Buildroot Archive on lore.kernel.org
 help / color / mirror / Atom feed
* [Buildroot] github helper is broken
@ 2014-11-13 18:23 Yann E. MORIN
  2014-11-13 19:43 ` Arnout Vandecappelle
  2014-11-13 19:54 ` Thomas De Schampheleire
  0 siblings, 2 replies; 5+ messages in thread
From: Yann E. MORIN @ 2014-11-13 18:23 UTC (permalink / raw)
  To: buildroot

Hello All,

The github helper is now broken, because GitHub changed their download
scheme, again.

The new scheme is:
    https://github.com/USER/REPO/archive/VERSION.tar.gz

What is not-so-obvious in this new scheme, is that it omits the package
name from the final component of the URU, so we can no longer rely on
the default value of the FOO_SOURCE variable to construct the URL.

So we now have to set FOO_SOURCE explicitly, which was not needed so far,
and set it to $(FOO_VERSION).tar.gz

But then, it means we would store tarballs named FOO_VERSION.tar.gz,
which is not so nice in the end.

We've discussed this on IRC, and came to three main proposals:

1) rely on the server to pass an appropriate content-disposition header
with the filename.

Unfortunately, that's not doable in Buildroot:
  - we need to know the filename prior to doing the download. We could
    use a workaround by having wget do a HEAD fetch to just get the
    filename;
  - but then this would not work for off-line builds.
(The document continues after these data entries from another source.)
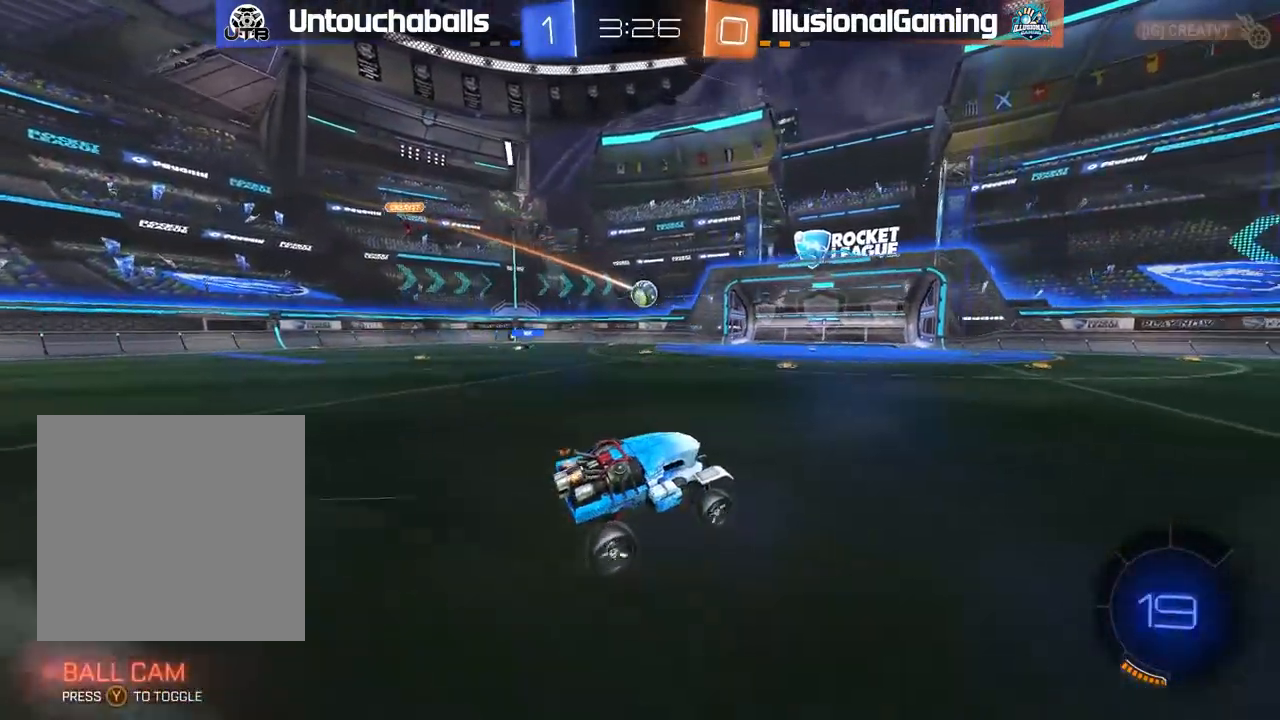
{"buttons": [], "left_stick": "left", "right_stick": "center", "events": [[67, "left_stick", "left"], [383, "R2", "up"]]}
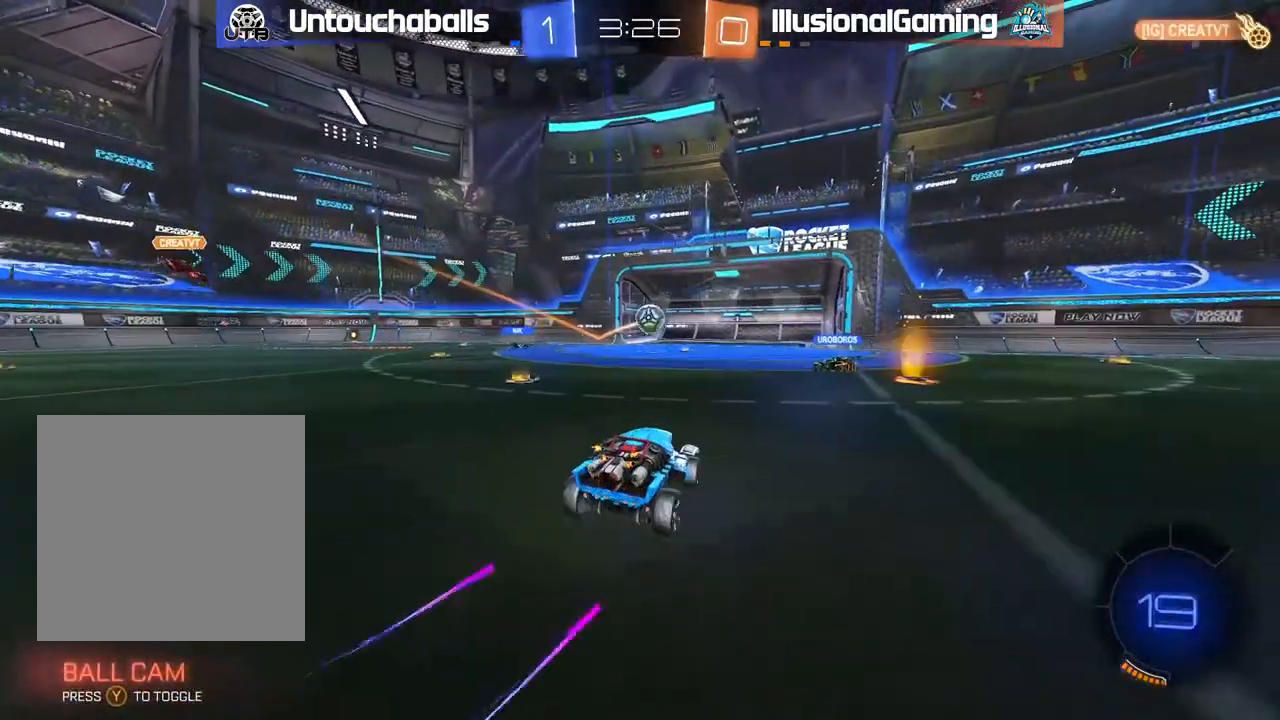
{"buttons": ["R2"], "left_stick": "left", "right_stick": "center", "events": [[450, "R2", "down"]]}
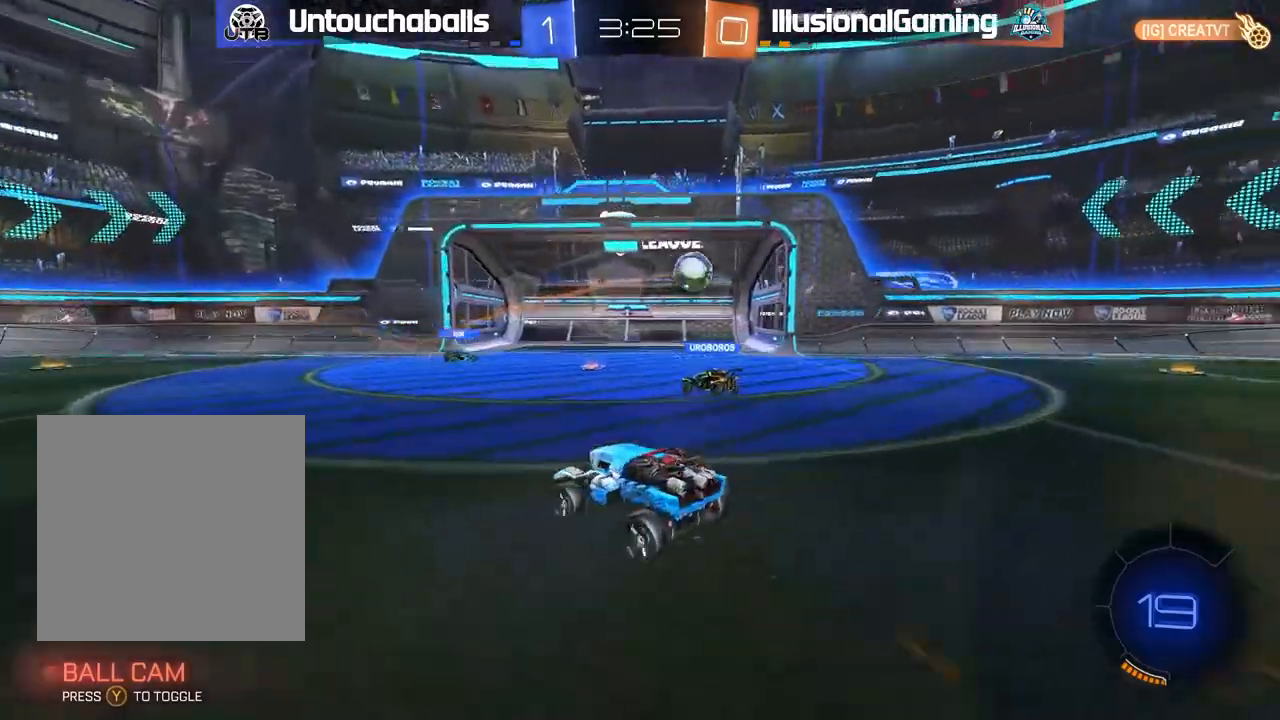
{"buttons": ["R2"], "left_stick": "right", "right_stick": "center", "events": [[133, "left_stick", "center"], [267, "left_stick", "right"]]}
So this solution is a no-no.

2) differentiate upstream tarball name from local tarball name

This introduces a new variable, like FOO_UPSTREAM_SOURCE, which besides
not being nice, would require quite some work in the pkg-download infra,
which is a bit risky that close to the release.

3) no longer do tarball downloads from github, but do a git clone

This would protect us from any future change in the GitHub tarballs
download naming scheme. And after all, GitHub is a git hosting forge,
so let's use it for what it is.

The problems with that solution are two fold:
  - downloads might take more time than a tarball download, since a
    complete repository would probably be bigger than a single tarball;
  - we must use the http:// scheme for the URL (because, proxies), so
    all packages must now specify FOO_SITE_METHOD = git

Although the download time is not much of an issue, the way we are using
the github helper for now does not allow for setting more than one
variable.


In the end, solution 3 seems the most appropriate, and would require
just a bit of easy modifications:

  - tweaking the github helper to emit the repository URL instead of the
    tarball URL;

  - add FOO_SITE_METHOD to all packages.

The first one is trivial, and the second one is relatively easy with a
bit of 'find' and some clever 'sed' experession.

I have all setup and ready to implement solution 3, but before I do, I'd
like some feedback on those proposals, and if possible new proposals
that are easy to implement for the release.


Notes: I thought of a few other proposals, like:

  - define the github helper so that it emits the necessary variables:
        $(eval $(call github,user,repo))
    would expand to:
        FOO_SITE = https://github.com/user/repo
        FOO_SITE_METHOD = git

    That would allow us to introduce new types of forges, like gitorious
    of bitbucket.

    But that's not so nice, because so far we always relied on only
    setting variables, not generating Makefile code.

    Also, it implies changing all packages as well.

  - introduce new vriables to define a new semantic for the downloads:
        FOO_FORGE = github
        FOO_FORGE_PATH = /user/repo
    which would be interpreted by the pkg-download infra to generate the
    correct URL

    That would also allow us to add more forge-related handlers, like
    gitorious or bitbucket (others?), but is really diverging from the
    current semantics of the variables we already have.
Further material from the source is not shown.